Although the market context proved infertile, the technology at the core of Kinaare has since become part of the digital landscape. Once again finding himself at the outer limits of business-technology innovation, Rishy-Maharaj took the collapse of his company as a lesson to be applied to the future. “Market timing is a huge part of being an entrepreneur,” he explains. “It didn't matter if I had a lot of money; I was too far ahead of the market.” This realization remained with him, and was central to the inception of GigSky in 2008.

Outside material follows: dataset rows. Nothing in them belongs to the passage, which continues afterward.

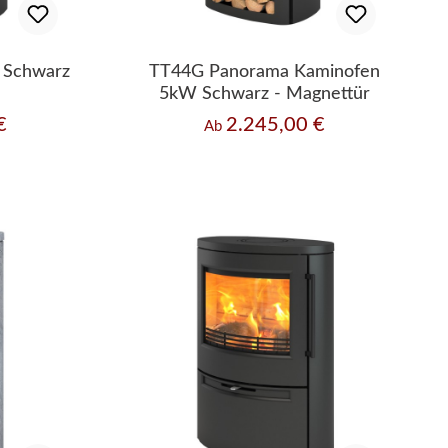
 Schwarz
TT44G Panorama Kaminofen
5kW Schwarz - Magnettür
€
2.245,00 €
Regulärer Preis:
Ab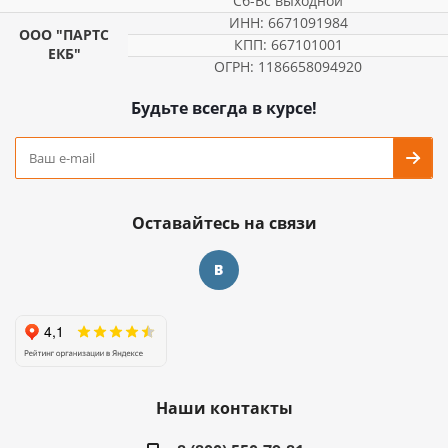
Сб-Вс выходной
ИНН: 6671091984
ООО "ПАРТС
КПП: 667101001
ЕКБ"
ОГРН: 1186658094920
Будьте всегда в курсе!
Оставайтесь на связи
Наши контакты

“When I started GigSky, I wanted to solve an immediate problem so that, once the product came to market, people would see it as a solution to a problem they had and buy it,” he explains. Unfortunately, old habits die hard. Rishy-Maharaj came up with the idea for GigSky in 2008 while working for a friend’s startup that required him to travel far and often. You’d go to a company and it would be like extracting teeth to find a connection within their network. There was no wifi. So some guy would come running with a big, long ethernet cable plugged into some connection point 100 meters down the hall - it was just really painful.” The frustrations of internet connection in a world without ubiquitous wifi prompted him to jury rig his own solution from a portable wifi box and a wifi dongle from a local carrier. “Local carriers were selling plastic SIMs at that point in time. The plastic sim would come with local data service. Not a lot, but I could still buy 250 megabytes of local conductivity for maybe $20, versus buying roaming service from AT&T for $2,000.”

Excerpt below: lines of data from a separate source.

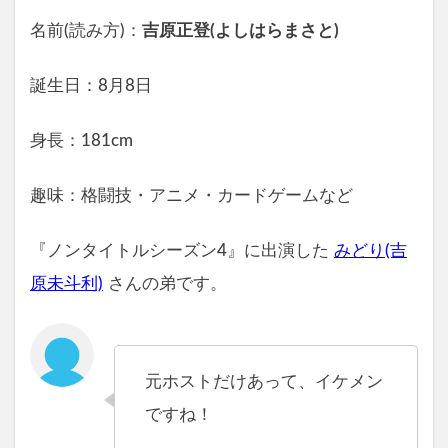
名前(読み方)：
吉原正登(よしはらまさと)
誕生日：8月8日
身長：181cm
趣味：格闘技・アニメ・カードゲームなど
『ノンタイトルシーズン4』に出演した
みどり(吉
原未斗利)
さんの弟です。
元ホストだけあって、イケメン
ですね！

Even though GigSky passed on building its own personal wifi hotspot, the idea of switching between local carriers for cheap data became the core of the business. By sticking with a data-only service, GigSky kept costs low. “I really didn't need to pay the telco some big fee for roaming for voice. Even though so many times people said to me, ‘you should deliver a voice service,’ I said, ‘No. It's just about data. Data will grow. Let’s focus on doing that and doing it right.’ It was the right thing to do.”

The first GigSky service launched in early 2013, “And here we are,” says Rishy-Maharaj. “We didn't have to build hardware, the programmable SIM became eSIM, and the App ended up being integrated directly into iOS and Windows.” GigSky’s collaboration with Apple began in 2014. “Someone at Apple sent a message to our info email account saying ‘We'd love to meet with one of your directors. We'd like to talk to you about your business.’” He laughs, “we were wondering if it was junk mail or somebody pulling a fast one. But lo and behold it was Apple, and here we are on probably 100mn iPhones.”

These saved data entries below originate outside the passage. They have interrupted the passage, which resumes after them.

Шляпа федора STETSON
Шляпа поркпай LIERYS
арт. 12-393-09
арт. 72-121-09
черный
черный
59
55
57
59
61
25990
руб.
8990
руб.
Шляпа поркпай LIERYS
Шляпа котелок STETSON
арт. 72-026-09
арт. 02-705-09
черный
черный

GigSky continues to grow each year, helping its growing user base stay connected, wherever they might be, for a fair price. Rishy-Maharaj admits there are challenges to finding competitive pricing across over 190 countries. “We try to ensure that, if you buy our five gigabyte plan, you're basically spending $10 per gigabyte. Prices will get better as we go along.”    

He explains that “the idea behind the eSIM is the ultimate in convenience. It's to provide the ultimate choice in terms of connectivity. This year GigSky is going to be integrated into dual eSIM android devices going forward.” Airlines are also using GigSky to collect data for post-flight analysis, and Rishy-Maharaj also hints at upcoming applications involving blockchain. It’s no surprise that, in the year the eSIM is predicted to become mainstream, Rishy-Maharaj is turning his eSIM company to explore new technological frontiers. “How else can the e-sim be leveraged with other non-obvious technologies to deliver an even better user experience? That's what we're after at GigSky.” He laughs, acknowledging his signature move as he signs off. “I wish I had another 20 years to see what this thing turns into. But the next few years at least are going to be a very exciting time.”